The pig farm in Lety Warning of widespread Romany-phobia which often culminates in racist attacks, hate speech and even police harassment, the European Parliament has called for fresh efforts to integrate the Roma community. In its appeal for a full recognition of the Romany Holocaust, known as Porajmos, during the Second Word War, the report urges the Czech Republic to remove a pig farm on the site of a wartime Roma concentration camp in Lety, a village in central Bohemia. Milan Horáček is a MEP nominated by the German Greens.

Milan Horáček “I know that various Czech governments have been dealing with the issue for some ten years or even longer. It is hard to believe that you can’t find a solution in all those years if you really want to do something. I am sure that the pig farm could be moved somewhere else, or closed. We don’t expect an overnight solution but the point is to find an acceptable solution a way of removing the farm in a decent and civilized manner. The situation there now is an embarrassment.”

The fact that the otherwise general resolution by the European Parliament specifically mentions only the Czech Republic as a country that should address the issue of the Romany holocaust has provoked a strong reaction from some Czech MEPs. Jan Zahradil, an MEP for the Civic Democrats, abstained in Thursday’s vote.

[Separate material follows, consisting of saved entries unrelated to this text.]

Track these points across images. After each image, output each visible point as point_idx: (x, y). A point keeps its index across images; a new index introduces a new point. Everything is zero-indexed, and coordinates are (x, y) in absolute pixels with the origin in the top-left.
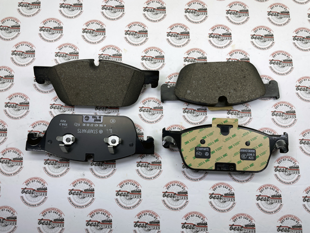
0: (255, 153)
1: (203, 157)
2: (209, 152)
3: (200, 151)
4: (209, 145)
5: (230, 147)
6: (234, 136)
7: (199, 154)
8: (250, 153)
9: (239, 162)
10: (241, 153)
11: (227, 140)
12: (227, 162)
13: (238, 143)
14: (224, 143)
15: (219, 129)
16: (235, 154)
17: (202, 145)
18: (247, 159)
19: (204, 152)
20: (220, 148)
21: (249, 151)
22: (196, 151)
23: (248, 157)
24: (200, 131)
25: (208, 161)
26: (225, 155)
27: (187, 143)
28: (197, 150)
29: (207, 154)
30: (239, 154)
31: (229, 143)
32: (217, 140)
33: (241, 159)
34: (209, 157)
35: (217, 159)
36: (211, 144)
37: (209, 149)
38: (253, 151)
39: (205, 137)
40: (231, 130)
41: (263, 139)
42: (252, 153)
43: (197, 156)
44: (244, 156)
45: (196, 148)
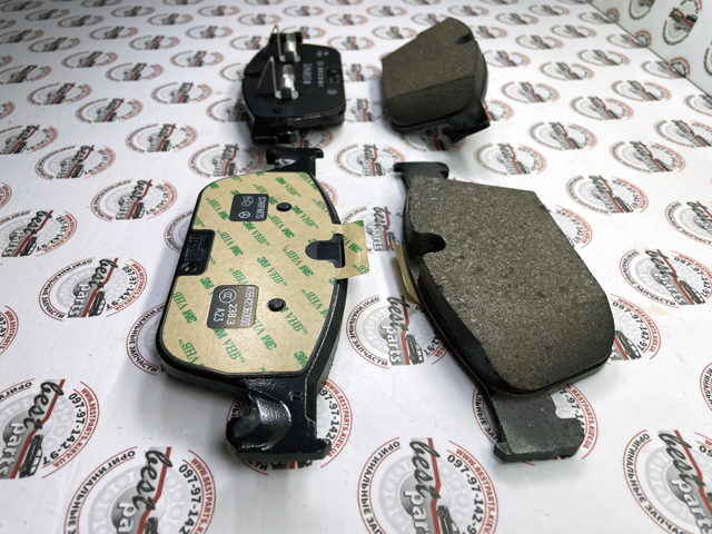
0: (236, 326)
9: (207, 283)
11: (293, 256)
14: (281, 248)
22: (255, 197)
23: (226, 307)
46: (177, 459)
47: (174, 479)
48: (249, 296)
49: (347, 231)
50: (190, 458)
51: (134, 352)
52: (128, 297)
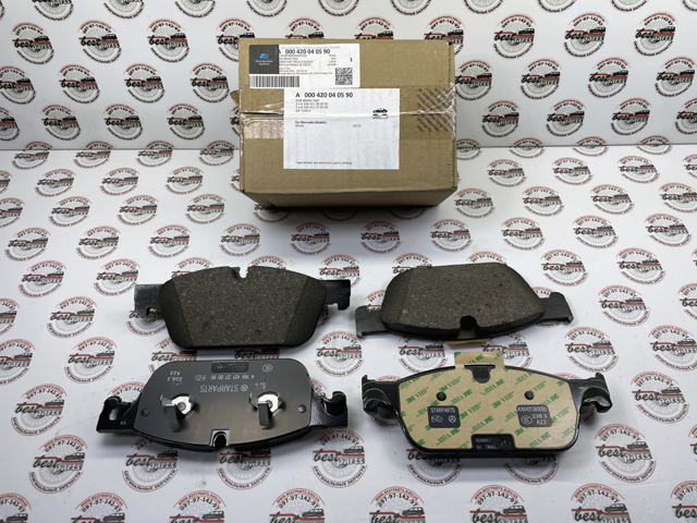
0: (548, 413)
1: (446, 424)
2: (456, 414)
3: (437, 414)
4: (454, 401)
5: (496, 404)
6: (500, 382)
7: (438, 419)
8: (538, 413)
9: (519, 432)
10: (520, 414)
11: (487, 390)
12: (494, 432)
13: (510, 396)
14: (483, 396)
15: (470, 373)
16: (509, 417)
17: (442, 403)
18: (534, 425)
19: (445, 416)
20: (477, 407)
21: (535, 409)
22: (430, 415)
23: (535, 420)
24: (435, 377)
25: (456, 432)
26: (489, 419)
27: (410, 400)
28: (431, 411)
29: (452, 419)
30: (517, 417)
31: (493, 396)
32: (468, 393)
33: (522, 424)
34: (457, 425)
35: (474, 429)
36: (457, 400)
37: (456, 408)
38: (543, 409)
39: (446, 388)
40: (492, 372)
41: (557, 386)
42: (542, 413)
43: (433, 425)
44: (526, 419)
45: (429, 408)
46: (601, 443)
47: (609, 443)
48: (524, 409)
49: (461, 362)
50: (599, 438)
51: (546, 478)
52: (505, 493)
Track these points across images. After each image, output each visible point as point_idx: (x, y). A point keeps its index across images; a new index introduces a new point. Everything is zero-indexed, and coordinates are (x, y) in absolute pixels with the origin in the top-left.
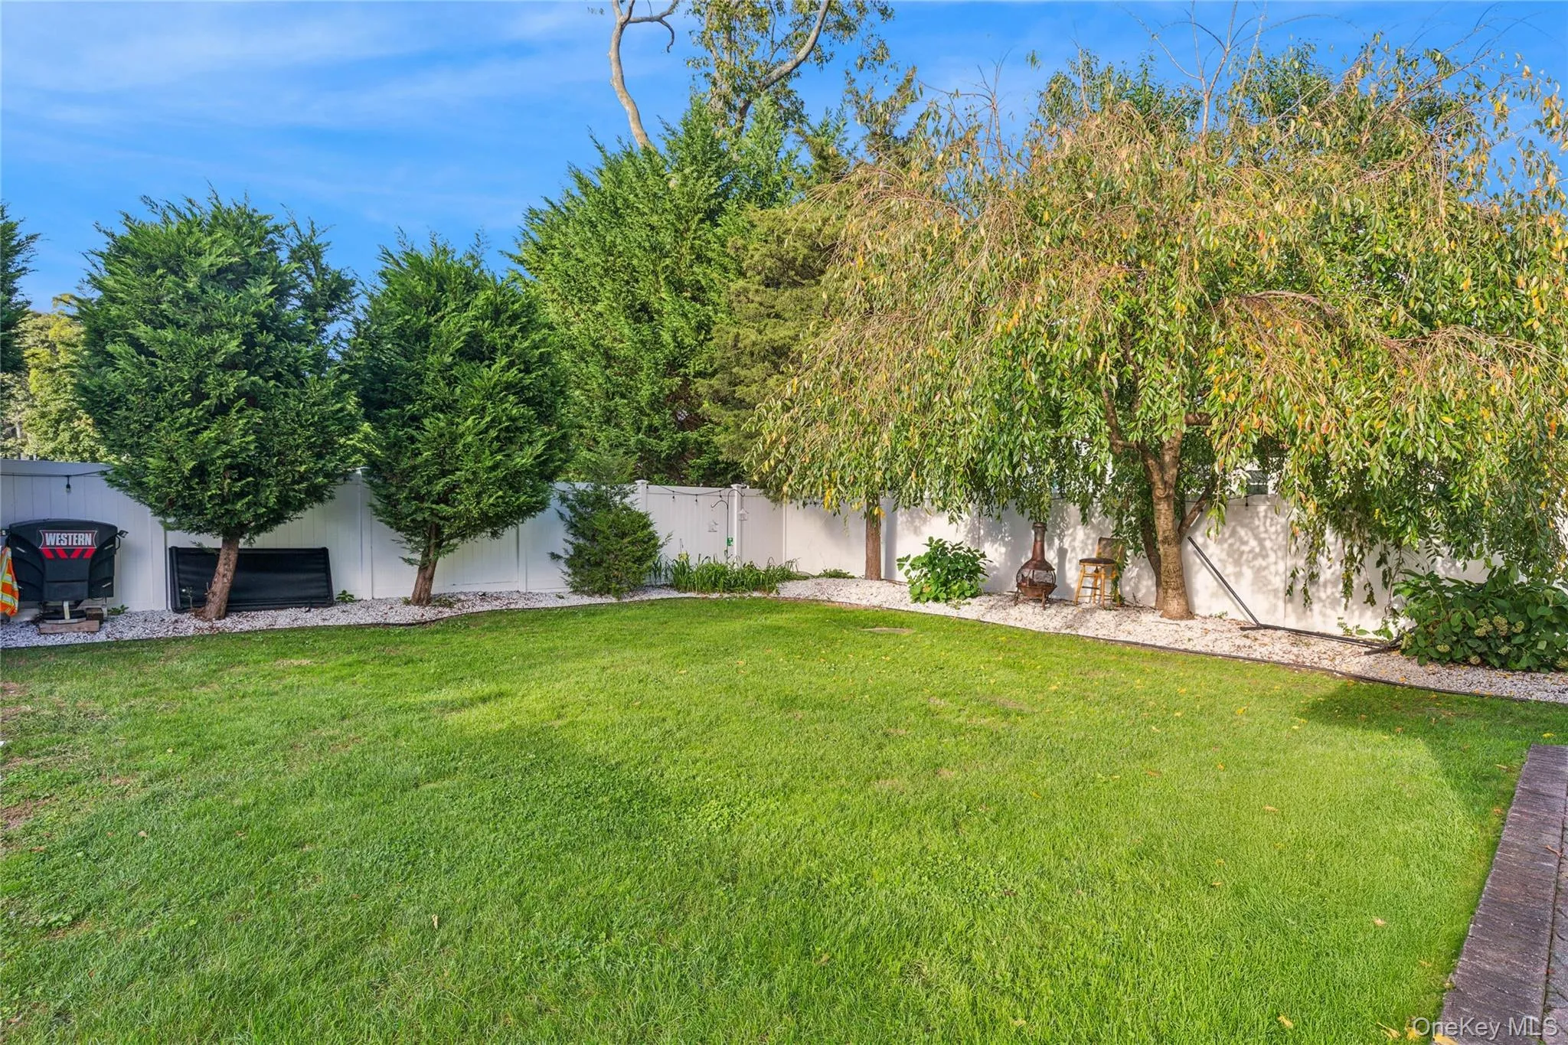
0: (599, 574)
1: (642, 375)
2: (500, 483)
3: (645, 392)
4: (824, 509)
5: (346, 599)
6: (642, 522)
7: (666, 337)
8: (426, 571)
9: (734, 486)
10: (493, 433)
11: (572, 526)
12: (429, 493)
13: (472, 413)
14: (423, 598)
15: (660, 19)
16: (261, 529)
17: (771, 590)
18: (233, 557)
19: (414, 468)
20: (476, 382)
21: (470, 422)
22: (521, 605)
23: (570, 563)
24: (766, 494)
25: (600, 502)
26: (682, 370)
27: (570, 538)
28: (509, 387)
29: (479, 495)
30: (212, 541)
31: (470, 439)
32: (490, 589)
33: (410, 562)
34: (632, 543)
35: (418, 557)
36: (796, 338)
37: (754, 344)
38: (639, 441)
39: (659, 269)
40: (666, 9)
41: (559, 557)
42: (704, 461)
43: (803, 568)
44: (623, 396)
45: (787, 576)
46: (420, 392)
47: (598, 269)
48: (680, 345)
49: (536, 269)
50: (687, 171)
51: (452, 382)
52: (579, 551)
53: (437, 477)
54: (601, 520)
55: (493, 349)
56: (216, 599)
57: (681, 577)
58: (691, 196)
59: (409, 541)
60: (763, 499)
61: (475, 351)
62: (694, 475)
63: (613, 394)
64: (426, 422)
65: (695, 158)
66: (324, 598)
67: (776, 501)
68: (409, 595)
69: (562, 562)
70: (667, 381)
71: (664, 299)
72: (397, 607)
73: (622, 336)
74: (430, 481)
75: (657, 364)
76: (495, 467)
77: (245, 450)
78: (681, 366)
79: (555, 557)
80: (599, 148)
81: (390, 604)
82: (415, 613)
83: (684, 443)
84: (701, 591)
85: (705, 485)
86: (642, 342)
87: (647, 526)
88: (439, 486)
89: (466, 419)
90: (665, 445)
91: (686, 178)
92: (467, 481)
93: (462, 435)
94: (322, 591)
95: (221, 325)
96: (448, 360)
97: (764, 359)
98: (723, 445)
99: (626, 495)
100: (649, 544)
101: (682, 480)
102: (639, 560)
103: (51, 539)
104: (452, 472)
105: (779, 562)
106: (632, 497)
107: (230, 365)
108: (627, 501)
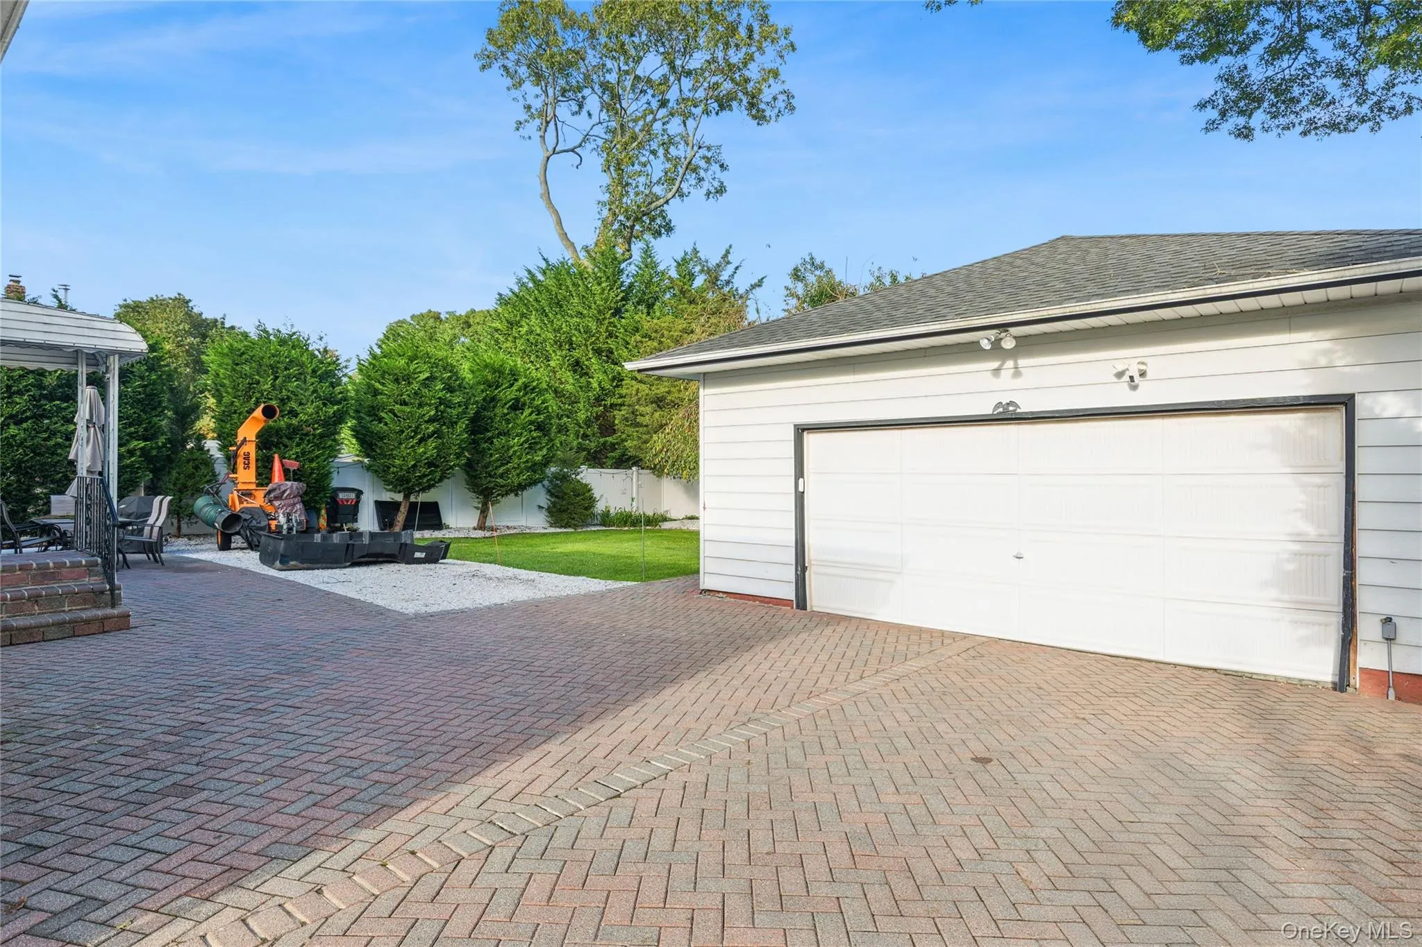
0: (565, 516)
1: (581, 405)
2: (528, 469)
3: (582, 416)
4: (684, 481)
5: (448, 527)
6: (587, 489)
7: (595, 385)
8: (484, 512)
9: (634, 468)
10: (526, 446)
11: (549, 491)
12: (495, 474)
13: (516, 436)
14: (481, 527)
15: (573, 150)
16: (423, 490)
17: (657, 525)
18: (408, 504)
19: (490, 462)
20: (519, 422)
21: (516, 441)
22: (528, 531)
23: (549, 510)
24: (653, 473)
25: (564, 478)
26: (603, 402)
27: (548, 497)
28: (531, 423)
29: (518, 475)
30: (399, 497)
31: (516, 448)
32: (510, 524)
33: (477, 508)
34: (583, 499)
35: (480, 505)
36: (669, 392)
37: (647, 395)
38: (579, 443)
39: (588, 343)
40: (577, 143)
41: (543, 508)
42: (616, 454)
43: (673, 515)
44: (568, 417)
45: (665, 519)
46: (492, 427)
47: (551, 341)
48: (602, 389)
49: (505, 334)
50: (604, 285)
51: (508, 422)
52: (554, 504)
53: (500, 466)
54: (567, 488)
55: (524, 404)
56: (399, 524)
57: (606, 520)
58: (606, 300)
59: (478, 498)
60: (652, 475)
61: (517, 406)
62: (610, 462)
63: (562, 416)
64: (495, 440)
65: (608, 278)
66: (438, 525)
67: (659, 476)
68: (476, 525)
69: (544, 510)
70: (595, 409)
71: (594, 363)
72: (471, 531)
73: (569, 382)
74: (497, 468)
75: (589, 399)
76: (527, 461)
77: (432, 456)
78: (602, 400)
79: (540, 507)
80: (544, 259)
81: (469, 529)
82: (480, 534)
83: (604, 444)
84: (618, 526)
85: (615, 468)
86: (581, 387)
87: (590, 490)
88: (501, 470)
89: (513, 439)
90: (593, 445)
91: (603, 290)
92: (513, 468)
93: (512, 447)
94: (438, 522)
95: (427, 404)
96: (506, 411)
97: (652, 403)
98: (630, 447)
99: (578, 474)
100: (592, 501)
101: (602, 465)
102: (586, 509)
103: (341, 496)
104: (507, 464)
105: (661, 511)
106: (582, 475)
107: (431, 420)
108: (578, 477)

Jan Zahradil “Literally every European country has a skeleton in the closet when it comes to the problems of the Roma minority. I don’t see any reason why it is the Czech Republic that should be repeatedly mentioned as the only transgressor. This particular problem of the pig farm has been very strongly played by some Hungarian MEPs, by some Green MEPs, especially by Mr Horáček, and I think that unfortunately it has nothing to do with their efforts to solve the problems with the Roma minority but rather to politically attack the Czech Republic as such.”

Džamila Stehlíková The pig farm was constructed on the site of the wartime concentration camp in Lety in the communist 1980s, and several Czech governments have tried to have the facility removed ever since the existence of the camp was rediscovered in the early 1990s. Critics of the project say the cost of removing the pig farm, estimated at roughly 500 million crowns, or more than 28 million US dollars, is too high. But Džamila Stehlíková, the Czech minister for ethnic minorities, says negotiations between the authorities and the farm’s owners could soon bring a solution to the problem.

“We have made progress in our negotiations and I am sure it is a question of several months before we are able to prepare some materials for the government and to have not only a discussion but also a number of alternative proposals how to resolve the matter.”